L’adaptation des anti-TNF sur des paramètres pharmacocinétiques (taux sérique résiduel) et d’immunogénicité (présence d’anticorps anti-médicaments), ou « therapeutic drug monitoring » en anglais (TDM), a démontré un certain bénéfice en cas de perte de réponse à un anti-TNF (TDM réactif).
Son implémentation en pratique clinique fait néanmoins l’objet d’une controverse dans le cadre d’une attitude proactive (TDM proactif). Plusieurs études randomisées et contrôlées n’ont pas permis de montrer le bénéfice d’une attitude proactive par rapport à l’attitude conventionnelle basée uniquement sur l’évaluation clinique et les biomarqueurs de l’inflammation.

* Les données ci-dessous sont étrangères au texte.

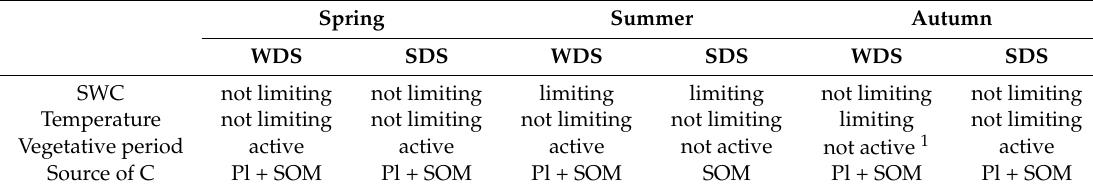
Table 2. General characteristics of climatic conditions (soil water content (SWC) and temperature), phenological status (vegetative period) and related source of C for soil CO 2 efflux (Pl = CO 2 from plant activity, i.e., sustained by plant photosynthesis; SOM = CO 2 from soil organic matter). Spring Summer Autumn WDS SDS WDS SDS WDS SDS SWC not limiting not limiting limiting limiting not limiting not limiting Temperature not limiting not limiting not limiting not limiting limiting not limiting Vegetative period active active active not active not active 1 active Source of C Pl + SOM Pl + SOM Pl + SOM SOM Pl + SOM Pl +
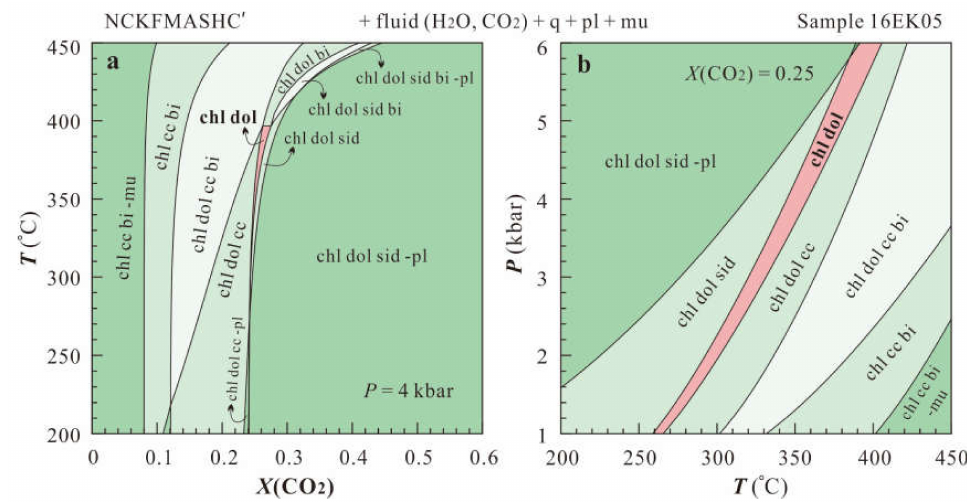
Figure 5. T – X (CO 2 ) ( a ) and P – T ( b ) pseudosections calculated for the dolomite-bearing chlorite schist. They are shaded with increasing color depth for the fields of increasing degrees of freedom. The observed mineral assemblage in the sample is highlighted. X (CO 2 ) = CO 2 /(H 2 O + CO 2 ) in moles. q: quartz; pl: plagioclase; mu: muscovite; chl: chlorite; dol: dolomite; sid: siderite; cc: calcite; bi:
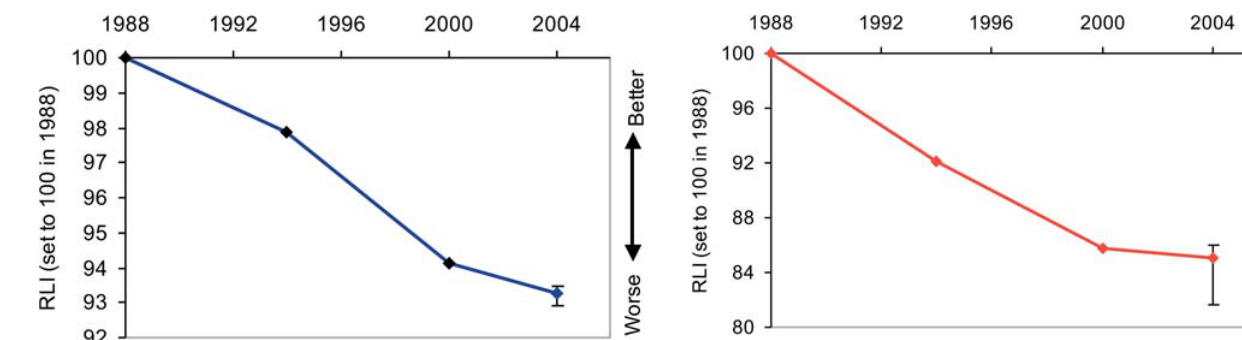
Figure 1. The RLI for All Bird Species Sample size: 250 genuine status changes/2,469 species in categories Extinct in the Wild to Near Threatened in at least one assessment. Error bars for 2004 RLI value based on estimated number of genuine status changes for 2000–2004 not yet detected owing to information time lags (see Materials and Methods for further details). DOI: 10.1371/journal.pbio.0020383.g001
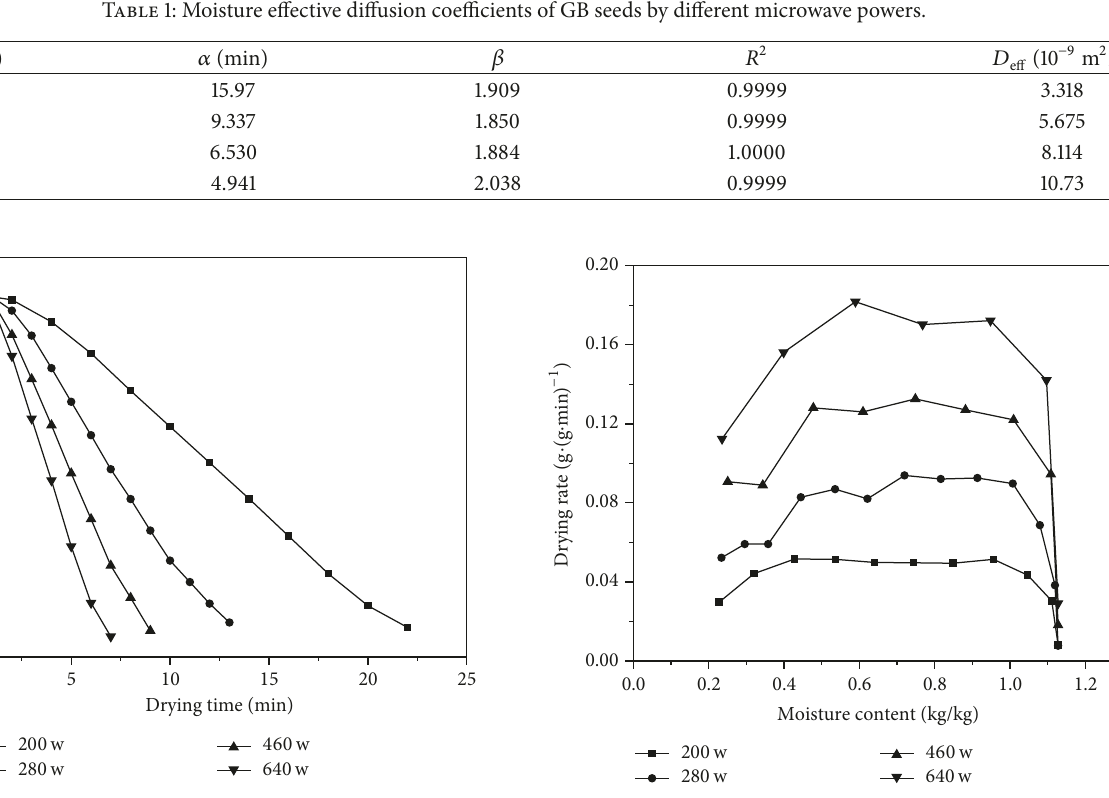
Figure 2: Drying kinetics of GB seeds under different microwave powers.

Récemment un consortium norvégien a mis en place deux grandes études contrôlées et randomisées évaluant ces deux stratégies et l’infliximab, en regroupant différentes affections inflammatoires gastroentérologique (maladie de Crohn et RCH), rhumatologique (polyarthrite rhumatoïde et spondyloarthrites) et dermatologique (psoriasis et rhumatisme psoriasique) (NOR-DRUM A et B). L’étude d’induction s’est avérée négative après 6 mois de suivi (30 semaines).
Dans cette deuxième étude, le but était d’évaluer la supériorité du TDM proactif par rapport à une attitude conventionnelle chez des patients traités par infliximab en entretien. Les patients de 20 centres hospitaliers Norvégiens traités par infliximab en entretien depuis au moins 30 semaines et au maximum depuis 3 ans, étaient ainsi inclus. Une randomisation en bloc a été réalisée avec stratification selon le type d’affection inflammatoire, la participation à l’essai NOR-DRUM A et la réalisation d’un dosage de la concentration résiduelle d’infliximab sur les 3 derniers cycles. La concentration résiduelle de référence devait être comprise entre 3 et 8 µg/mL. Des dosages de la concentration résiduelle d’infliximab étaient réalisés avant chaque perfusion. Le traitement par infliximab pouvait être optimisé par l’investigateur selon l’évolution clinique et/ou biologique, pour le groupe attitude conventionnelle. Il pouvait l’être dans le TDM proactif si la concentration résiduelle d’infliximab n’était pas satisfaisante. L’optimisation se faisait alors selon un algorithme consultable via internet. Le critère de jugement principal était un critère composite de maintien en rémission à 52 semaines basé sur l’absence de rechute définie à partir de différents scores et indices validés pour chaque affection inflammatoire et/ou l’absence d’intervention thérapeutique.
Dans cette étude, 227 patients ont été inclus dans les groupes TDM proactif et attitude conventionnelle (dont un peu moins d’un tiers de MICI et de spondyloarthrites). Les populations d’études étaient équilibrées entre les deux groupes. La durée médiane de traitement par infliximab avant l’inclusion était de 40 semaines. Un peu plus de la moitié des patients étaient traités de façon concomitante avec un immunosuppresseur. Après 52 semaines de suivi, le groupe TDM proactif présentaient un taux de maintien en rémission significativement plus élevé que le groupe attitude conventionnelle (73,6 % vs 55,9 %) avec un hazard ratio de 2,1 [1.5-2.9] en faveur du groupe TDM proactif. Paradoxalement, l’optimisation de l’infliximab était plus fréquente dans le groupe attitude conventionnelle (51,0 % vs 31,6 %). La dose-poids d’infliximab était similaire dans les deux groupes était similaire dans les deux groupes bien que la variance de la dose-poids d’infliximab soit significativement plus faible dans le groupe TDM proactif. A la semaine 52, il n’existait pas de différence au niveau des paramètres cliniques et biologiques d’activité des affections inflammatoires entre les groupes attitude conventionnelle et proactif. Il n’existait pas non plus de différences concernant le taux d’interruption de l’infliximab. Concernant la tolérance, il n’existait pas de différence sur le taux d’événements indésirables et d’évènements indésirables sévères bien qu’une discrète augmentation du risque infectieux soit noté.